--- SOURCE MATERIAL Enclosed Below ---

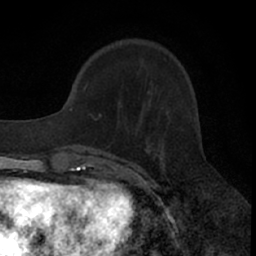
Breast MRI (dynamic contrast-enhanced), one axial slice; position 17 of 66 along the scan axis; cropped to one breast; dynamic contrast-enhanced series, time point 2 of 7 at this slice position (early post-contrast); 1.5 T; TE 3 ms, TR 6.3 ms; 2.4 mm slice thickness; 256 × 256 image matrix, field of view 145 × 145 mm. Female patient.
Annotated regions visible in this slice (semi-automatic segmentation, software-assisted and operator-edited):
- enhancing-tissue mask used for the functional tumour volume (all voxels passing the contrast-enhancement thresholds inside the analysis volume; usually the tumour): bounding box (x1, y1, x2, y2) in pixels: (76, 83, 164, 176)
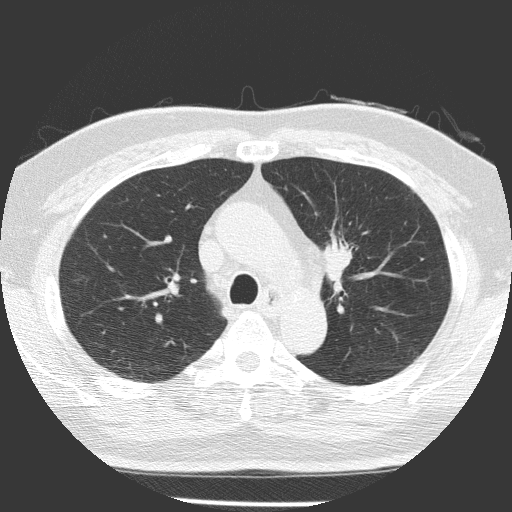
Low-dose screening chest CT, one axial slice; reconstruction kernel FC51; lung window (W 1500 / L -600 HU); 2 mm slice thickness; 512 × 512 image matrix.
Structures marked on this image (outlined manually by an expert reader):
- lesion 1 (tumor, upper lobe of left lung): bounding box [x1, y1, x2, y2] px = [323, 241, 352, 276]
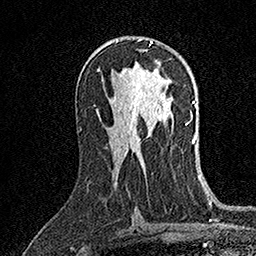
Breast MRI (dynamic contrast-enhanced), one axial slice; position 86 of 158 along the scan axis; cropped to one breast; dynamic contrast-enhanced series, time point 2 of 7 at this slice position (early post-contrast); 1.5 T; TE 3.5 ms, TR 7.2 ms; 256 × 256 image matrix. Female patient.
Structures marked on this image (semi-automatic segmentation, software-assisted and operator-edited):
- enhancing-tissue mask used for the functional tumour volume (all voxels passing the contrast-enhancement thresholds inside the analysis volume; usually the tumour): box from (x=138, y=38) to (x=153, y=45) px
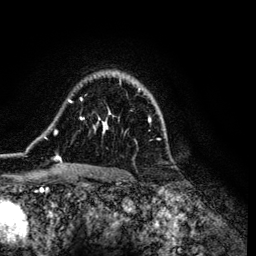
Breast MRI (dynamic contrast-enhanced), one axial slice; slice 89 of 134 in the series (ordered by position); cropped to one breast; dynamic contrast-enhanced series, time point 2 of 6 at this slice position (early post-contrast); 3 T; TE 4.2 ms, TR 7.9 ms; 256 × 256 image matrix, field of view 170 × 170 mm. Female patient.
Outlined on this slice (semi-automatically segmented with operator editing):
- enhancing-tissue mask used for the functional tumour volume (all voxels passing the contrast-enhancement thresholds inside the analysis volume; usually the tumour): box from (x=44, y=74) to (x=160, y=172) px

--- End of Enclosed SOURCE MATERIAL ---

**PROMPT**
Reproduce the lines of the entries above from the one with "Breast MRI (dynamic contrast-enhanced), one axial slice; slice" to the one with "Outlined on this", both included, exactly and without any other line.

**RESPONSE TO THIS TASK**
Breast MRI (dynamic contrast-enhanced), one axial slice; slice 89 of 134 in the series (ordered by position); cropped to one breast; dynamic contrast-enhanced series, time point 2 of 6 at this slice position (early post-contrast); 3 T; TE 4.2 ms, TR 7.9 ms; 256 × 256 image matrix, field of view 170 × 170 mm. Female patient.
Outlined on this slice (semi-automatically segmented with operator editing):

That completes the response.